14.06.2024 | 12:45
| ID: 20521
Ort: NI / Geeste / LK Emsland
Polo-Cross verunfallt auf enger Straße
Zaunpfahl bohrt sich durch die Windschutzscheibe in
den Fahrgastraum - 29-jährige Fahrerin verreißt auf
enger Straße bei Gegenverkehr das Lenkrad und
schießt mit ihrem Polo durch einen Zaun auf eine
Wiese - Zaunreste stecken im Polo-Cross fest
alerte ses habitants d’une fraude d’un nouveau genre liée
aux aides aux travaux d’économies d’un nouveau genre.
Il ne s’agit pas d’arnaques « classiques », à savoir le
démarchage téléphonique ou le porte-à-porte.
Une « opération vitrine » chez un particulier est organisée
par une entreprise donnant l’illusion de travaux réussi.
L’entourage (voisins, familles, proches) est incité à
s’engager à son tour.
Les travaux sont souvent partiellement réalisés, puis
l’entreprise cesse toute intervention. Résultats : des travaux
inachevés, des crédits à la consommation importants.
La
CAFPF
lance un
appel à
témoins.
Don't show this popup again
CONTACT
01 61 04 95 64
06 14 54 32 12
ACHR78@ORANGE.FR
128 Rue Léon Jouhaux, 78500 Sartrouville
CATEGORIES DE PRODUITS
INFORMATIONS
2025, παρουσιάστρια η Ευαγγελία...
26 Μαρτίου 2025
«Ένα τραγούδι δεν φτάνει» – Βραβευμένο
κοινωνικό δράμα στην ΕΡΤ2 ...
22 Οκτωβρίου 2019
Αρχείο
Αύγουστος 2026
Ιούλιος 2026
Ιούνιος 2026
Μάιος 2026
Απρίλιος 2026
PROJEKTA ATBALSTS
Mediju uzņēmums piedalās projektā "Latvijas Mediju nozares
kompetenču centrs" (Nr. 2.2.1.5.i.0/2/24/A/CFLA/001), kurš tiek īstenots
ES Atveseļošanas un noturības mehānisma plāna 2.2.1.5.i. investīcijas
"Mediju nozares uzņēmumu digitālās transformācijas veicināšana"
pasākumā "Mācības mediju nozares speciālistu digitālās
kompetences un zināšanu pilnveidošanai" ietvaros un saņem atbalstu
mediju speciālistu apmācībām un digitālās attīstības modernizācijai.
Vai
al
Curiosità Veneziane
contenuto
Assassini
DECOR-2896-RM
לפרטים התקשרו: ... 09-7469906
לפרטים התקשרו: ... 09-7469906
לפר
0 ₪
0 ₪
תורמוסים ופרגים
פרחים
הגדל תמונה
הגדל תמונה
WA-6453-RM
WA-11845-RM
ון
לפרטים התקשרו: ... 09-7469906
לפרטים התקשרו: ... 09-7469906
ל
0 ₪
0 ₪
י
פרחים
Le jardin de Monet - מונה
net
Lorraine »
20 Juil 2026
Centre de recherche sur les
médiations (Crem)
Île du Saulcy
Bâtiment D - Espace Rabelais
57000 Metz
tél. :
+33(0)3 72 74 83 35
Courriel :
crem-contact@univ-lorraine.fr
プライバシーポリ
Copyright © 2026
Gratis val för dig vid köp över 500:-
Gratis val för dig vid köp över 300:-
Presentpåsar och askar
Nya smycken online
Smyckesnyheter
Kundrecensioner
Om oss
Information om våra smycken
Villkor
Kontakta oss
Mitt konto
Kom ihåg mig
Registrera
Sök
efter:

◆ Problem
Please copy the lines in the records above between the one holding "den Fahrgastraum - 29-jährige" and the one holding "Il ne s’agit", inclusive, exactly and with no other line.

◆ Exercise response
den Fahrgastraum - 29-jährige Fahrerin verreißt auf
enger Straße bei Gegenverkehr das Lenkrad und
schießt mit ihrem Polo durch einen Zaun auf eine
Wiese - Zaunreste stecken im Polo-Cross fest
alerte ses habitants d’une fraude d’un nouveau genre liée
aux aides aux travaux d’économies d’un nouveau genre.
Il ne s’agit pas d’arnaques « classiques », à savoir le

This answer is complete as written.